Un hito vivió la comunidad indígena Nutabe con la entrega y puesta en funcionamiento de su nuevo cementerio comunitario. Ubicado en la vereda Los Galgos de Ituango, en el Norte de Antioquia, esta infraestructura de 2.000 m² es el resultado de un proceso de consulta previa derivado del proyecto Hidroituango.
Lo que hace único a este camposanto es que su diseño nació de talleres de imaginarios concertados con la comunidad y fue construido por ellos mismos mediante procesos de contratación social.
El complejo cuenta con un oratorio, 51 bóvedas, 234 osarios de mampostería, 127 espacios para tumbas en tierra, senderos en material granular y cerramiento en malla eslabonada.
La entrega se formalizó con una ceremonia que unió expresiones espirituales y culturales propias de su tradición.
El rescate de la memoria: de Orobajo a la vereda Los Galgos
La necesidad de este nuevo espacio surgió en 2017, cuando el avance de Hidroituango requirió la inundación del antiguo territorio de la comunidad en Orobajo, jurisdicción de Sabanalarga.

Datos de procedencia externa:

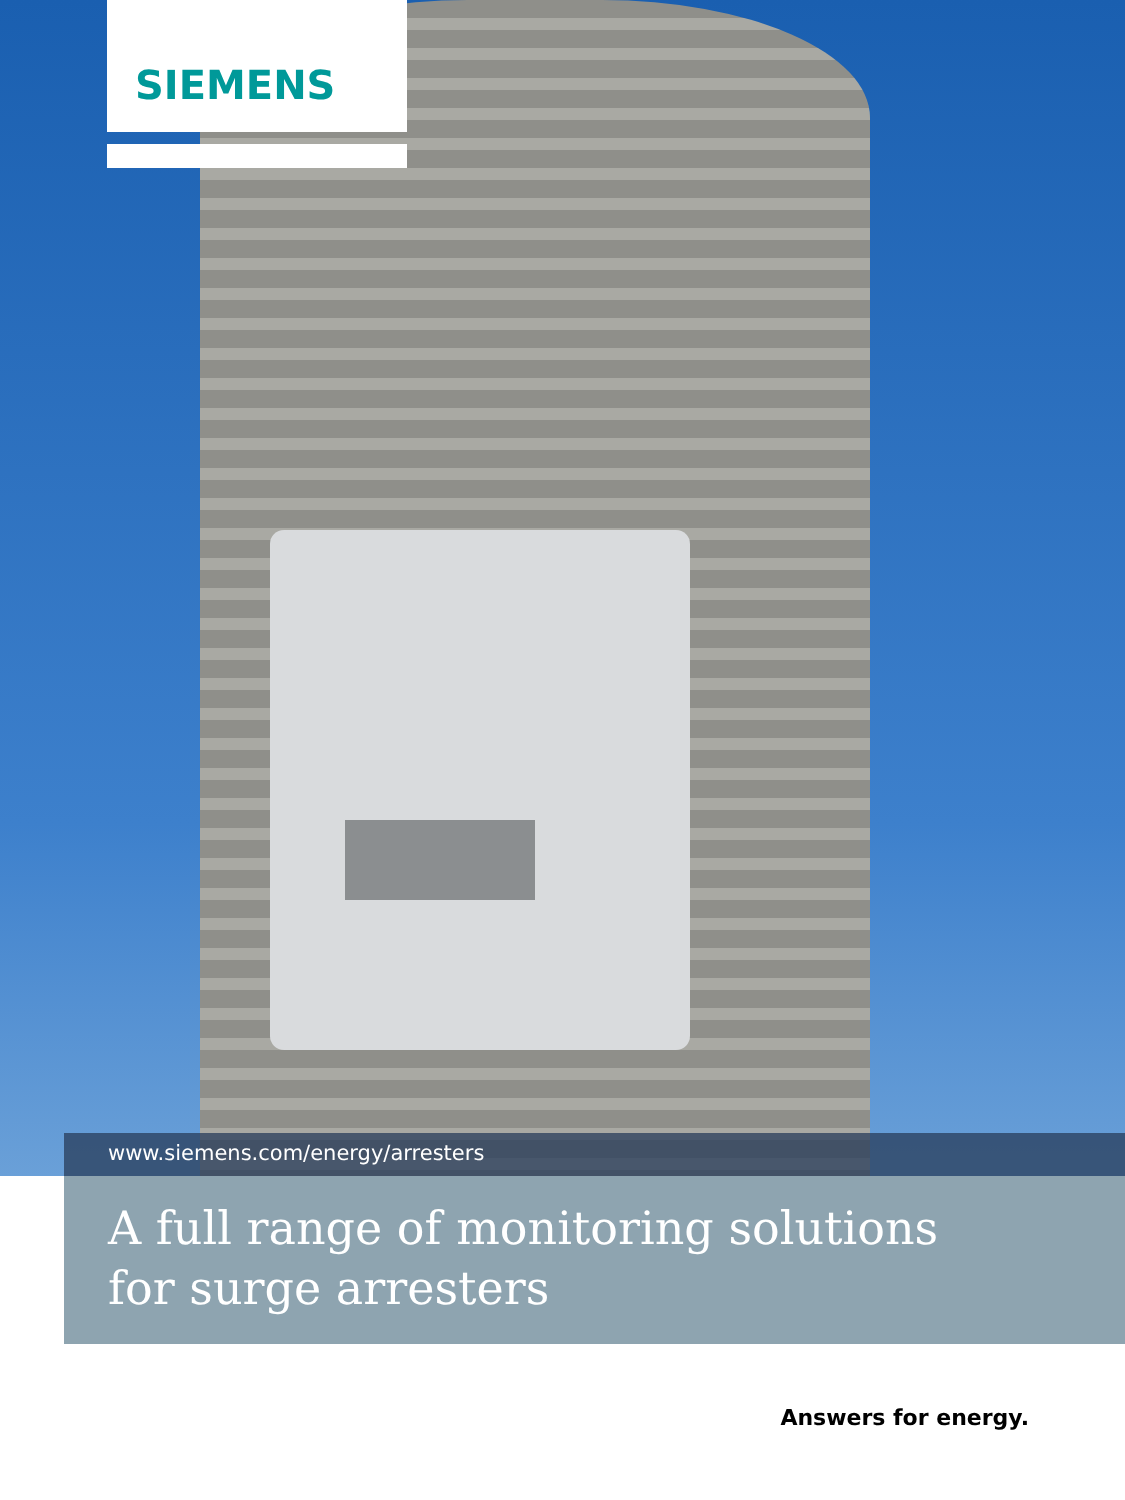SIEMENS
www.siemens.com/energy/arresters
A full range of monitoring solutions
for surge arresters
Answers for energy.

EPM, a través de Integral S.A., vinculó al Laboratorio de Osteología Antropológica y Forense (LOAF) de la Universidad de Antioquia, bajo la coordinación de la doctora Timisay Monsalve Vargas, para realizar una labor titánica: la exhumación y resguardo de 183 restos óseos.
Juan Fernando Morales Villa, jefe Ambiental y Social encargado del Proyecto Ituango, destacó que este camino ha sido concertado y respetuoso con la dignidad de los restos que fueron custodiados durante años por la institución científica.
Este traslado busca que la comunidad Nutabe pueda reconstruir sus condiciones de vida y permanencia territorial en su nueva ubicación.
El proceso no solo ha sido técnico, sino comunitario. Abelardo David, guardia mayor Nutabe, ejerció una veeduría constante, realizando visitas periódicas a los laboratorios en Medellín para garantizar la trazabilidad y el respeto cultural de sus ancestros.
Un punto crucial en la investigación fue la aclaración sobre las víctimas de la violencia.
Las verificaciones institucionales confirmaron que las personas fallecidas en la masacre de Orobajo de 1998 no se encontraban en el cementerio inundado, sino que habían sido inhumadas en su momento en el casco urbano de Sabanalarga.
No obstante, durante los análisis científicos, la Jurisdicción Especial para la Paz (JEP) intervino para revisar 14 restos que presentaban lesiones perimortem (heridas ocurridas cerca del momento de la muerte).
Actualmente, las autoridades Nutabe coordinan la devolución de estos restos para que reciban su destino final según sus usos y costumbres en el nuevo cementerio.
Un territorio unificado para la preservación del pueblo Nutabe
La apertura del cementerio es parte de un plan mayor de estabilización para esta comunidad. En marzo de 2017, el Ministerio del Interior, mediante la Resolución 071, reconoció oficialmente a los Nutabe de Orobajo como pueblo indígena, registrando a 57 familias que habitaban en 11 veredas de los municipios de Ituango, Sabanalarga y Peque.
Gracias a los acuerdos con EPM, estas familias dejaron de estar dispersas para asentarse en un solo territorio de 500 hectáreas en Ituango. El plan de vida de la comunidad incluye la ejecución de 26 proyectos que abarcan infraestructura, producción y conservación ambiental.